REQUIREMENT: Extract the data below word for word, from the very start through the line containing "state / province: San Jose", including that line.

--- start RECORDS FOR THIS TASK ---

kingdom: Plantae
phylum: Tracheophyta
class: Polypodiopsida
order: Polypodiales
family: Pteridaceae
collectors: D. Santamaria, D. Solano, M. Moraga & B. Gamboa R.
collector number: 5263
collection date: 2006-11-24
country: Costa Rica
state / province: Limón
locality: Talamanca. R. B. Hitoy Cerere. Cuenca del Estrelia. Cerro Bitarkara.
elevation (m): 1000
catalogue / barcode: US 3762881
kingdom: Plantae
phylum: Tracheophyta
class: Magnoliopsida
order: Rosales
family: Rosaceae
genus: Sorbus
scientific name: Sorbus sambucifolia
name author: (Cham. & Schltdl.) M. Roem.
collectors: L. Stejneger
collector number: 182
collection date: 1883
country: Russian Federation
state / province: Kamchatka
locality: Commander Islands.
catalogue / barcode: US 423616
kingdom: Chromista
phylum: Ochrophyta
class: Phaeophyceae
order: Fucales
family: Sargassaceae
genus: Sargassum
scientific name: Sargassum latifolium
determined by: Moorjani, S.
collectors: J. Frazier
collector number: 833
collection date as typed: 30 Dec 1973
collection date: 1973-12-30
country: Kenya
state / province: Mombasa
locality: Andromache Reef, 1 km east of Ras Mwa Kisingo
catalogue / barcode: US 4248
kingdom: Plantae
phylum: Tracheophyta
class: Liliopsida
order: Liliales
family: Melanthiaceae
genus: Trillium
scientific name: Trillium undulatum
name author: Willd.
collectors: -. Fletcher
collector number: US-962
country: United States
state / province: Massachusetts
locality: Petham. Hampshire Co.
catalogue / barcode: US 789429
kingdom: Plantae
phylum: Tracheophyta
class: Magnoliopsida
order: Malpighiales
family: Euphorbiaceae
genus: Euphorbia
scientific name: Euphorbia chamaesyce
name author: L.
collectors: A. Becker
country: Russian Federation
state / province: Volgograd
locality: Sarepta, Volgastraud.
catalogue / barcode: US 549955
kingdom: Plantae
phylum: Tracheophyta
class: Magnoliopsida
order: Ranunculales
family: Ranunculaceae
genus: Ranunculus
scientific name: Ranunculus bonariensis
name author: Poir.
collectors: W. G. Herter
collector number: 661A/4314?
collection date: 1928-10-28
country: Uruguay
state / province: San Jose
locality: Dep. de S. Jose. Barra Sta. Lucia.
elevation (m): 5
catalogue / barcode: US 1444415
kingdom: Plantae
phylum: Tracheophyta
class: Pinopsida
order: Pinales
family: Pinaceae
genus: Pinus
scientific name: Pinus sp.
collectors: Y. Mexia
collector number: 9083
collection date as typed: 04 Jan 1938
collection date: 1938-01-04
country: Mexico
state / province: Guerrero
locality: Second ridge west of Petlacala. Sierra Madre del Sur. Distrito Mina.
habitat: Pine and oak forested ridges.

--- end RECORDS FOR THIS TASK ---

FULL OUTPUT:
kingdom: Plantae
phylum: Tracheophyta
class: Polypodiopsida
order: Polypodiales
family: Pteridaceae
collectors: D. Santamaria, D. Solano, M. Moraga & B. Gamboa R.
collector number: 5263
collection date: 2006-11-24
country: Costa Rica
state / province: Limón
locality: Talamanca. R. B. Hitoy Cerere. Cuenca del Estrelia. Cerro Bitarkara.
elevation (m): 1000
catalogue / barcode: US 3762881
kingdom: Plantae
phylum: Tracheophyta
class: Magnoliopsida
order: Rosales
family: Rosaceae
genus: Sorbus
scientific name: Sorbus sambucifolia
name author: (Cham. & Schltdl.) M. Roem.
collectors: L. Stejneger
collector number: 182
collection date: 1883
country: Russian Federation
state / province: Kamchatka
locality: Commander Islands.
catalogue / barcode: US 423616
kingdom: Chromista
phylum: Ochrophyta
class: Phaeophyceae
order: Fucales
family: Sargassaceae
genus: Sargassum
scientific name: Sargassum latifolium
determined by: Moorjani, S.
collectors: J. Frazier
collector number: 833
collection date as typed: 30 Dec 1973
collection date: 1973-12-30
country: Kenya
state / province: Mombasa
locality: Andromache Reef, 1 km east of Ras Mwa Kisingo
catalogue / barcode: US 4248
kingdom: Plantae
phylum: Tracheophyta
class: Liliopsida
order: Liliales
family: Melanthiaceae
genus: Trillium
scientific name: Trillium undulatum
name author: Willd.
collectors: -. Fletcher
collector number: US-962
country: United States
state / province: Massachusetts
locality: Petham. Hampshire Co.
catalogue / barcode: US 789429
kingdom: Plantae
phylum: Tracheophyta
class: Magnoliopsida
order: Malpighiales
family: Euphorbiaceae
genus: Euphorbia
scientific name: Euphorbia chamaesyce
name author: L.
collectors: A. Becker
country: Russian Federation
state / province: Volgograd
locality: Sarepta, Volgastraud.
catalogue / barcode: US 549955
kingdom: Plantae
phylum: Tracheophyta
class: Magnoliopsida
order: Ranunculales
family: Ranunculaceae
genus: Ranunculus
scientific name: Ranunculus bonariensis
name author: Poir.
collectors: W. G. Herter
collector number: 661A/4314?
collection date: 1928-10-28
country: Uruguay
state / province: San Jose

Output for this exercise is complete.